Below is a listing; print exactly its lines from the one containing "LGWAN リモートデスクトップ" down to the one containing "Giấy chứng nhận", both inclusive, with every picture left out.
- - - -
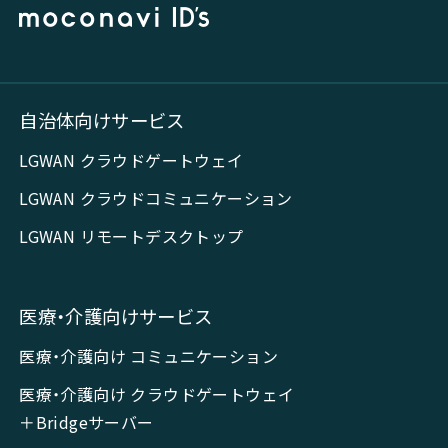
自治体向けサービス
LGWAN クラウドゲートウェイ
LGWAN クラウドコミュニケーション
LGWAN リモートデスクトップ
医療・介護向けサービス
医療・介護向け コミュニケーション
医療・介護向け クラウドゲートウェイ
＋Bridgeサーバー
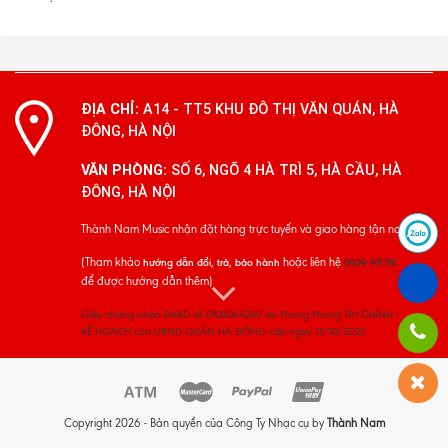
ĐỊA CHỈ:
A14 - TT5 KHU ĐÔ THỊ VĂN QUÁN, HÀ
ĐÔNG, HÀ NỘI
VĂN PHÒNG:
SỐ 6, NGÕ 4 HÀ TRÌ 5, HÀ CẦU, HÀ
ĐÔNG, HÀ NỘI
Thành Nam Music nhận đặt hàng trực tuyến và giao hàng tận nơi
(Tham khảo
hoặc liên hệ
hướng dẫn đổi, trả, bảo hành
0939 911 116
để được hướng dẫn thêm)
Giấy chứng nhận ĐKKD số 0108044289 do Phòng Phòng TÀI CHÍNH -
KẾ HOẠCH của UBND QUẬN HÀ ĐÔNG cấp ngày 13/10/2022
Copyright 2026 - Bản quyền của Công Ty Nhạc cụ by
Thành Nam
- - - -
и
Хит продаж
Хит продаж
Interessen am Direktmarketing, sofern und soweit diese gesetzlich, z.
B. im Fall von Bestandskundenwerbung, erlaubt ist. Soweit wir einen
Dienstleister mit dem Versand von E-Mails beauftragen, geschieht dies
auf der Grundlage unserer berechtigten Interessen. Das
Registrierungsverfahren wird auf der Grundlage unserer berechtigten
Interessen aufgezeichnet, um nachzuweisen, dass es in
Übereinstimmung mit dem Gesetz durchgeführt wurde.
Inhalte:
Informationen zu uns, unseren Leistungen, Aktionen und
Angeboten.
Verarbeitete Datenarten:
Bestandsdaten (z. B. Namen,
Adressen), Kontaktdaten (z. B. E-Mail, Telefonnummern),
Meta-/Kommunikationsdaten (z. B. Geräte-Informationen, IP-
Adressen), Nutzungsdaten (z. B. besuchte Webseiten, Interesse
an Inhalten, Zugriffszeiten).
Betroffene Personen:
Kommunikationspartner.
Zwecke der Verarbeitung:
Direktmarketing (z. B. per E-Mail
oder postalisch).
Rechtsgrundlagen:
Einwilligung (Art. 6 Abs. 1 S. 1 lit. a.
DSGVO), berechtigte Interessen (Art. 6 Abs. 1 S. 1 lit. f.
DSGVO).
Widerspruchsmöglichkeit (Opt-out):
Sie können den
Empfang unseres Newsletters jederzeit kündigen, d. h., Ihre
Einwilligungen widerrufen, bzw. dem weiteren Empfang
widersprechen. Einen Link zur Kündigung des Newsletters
- - - -
* [Response to the task]:
LGWAN リモートデスクトップ
医療・介護向けサービス
医療・介護向け コミュニケーション
医療・介護向け クラウドゲートウェイ
＋Bridgeサーバー
ĐỊA CHỈ:
A14 - TT5 KHU ĐÔ THỊ VĂN QUÁN, HÀ
ĐÔNG, HÀ NỘI
VĂN PHÒNG:
SỐ 6, NGÕ 4 HÀ TRÌ 5, HÀ CẦU, HÀ
ĐÔNG, HÀ NỘI
Thành Nam Music nhận đặt hàng trực tuyến và giao hàng tận nơi
(Tham khảo
hoặc liên hệ
hướng dẫn đổi, trả, bảo hành
0939 911 116
để được hướng dẫn thêm)
Giấy chứng nhận ĐKKD số 0108044289 do Phòng Phòng TÀI CHÍNH -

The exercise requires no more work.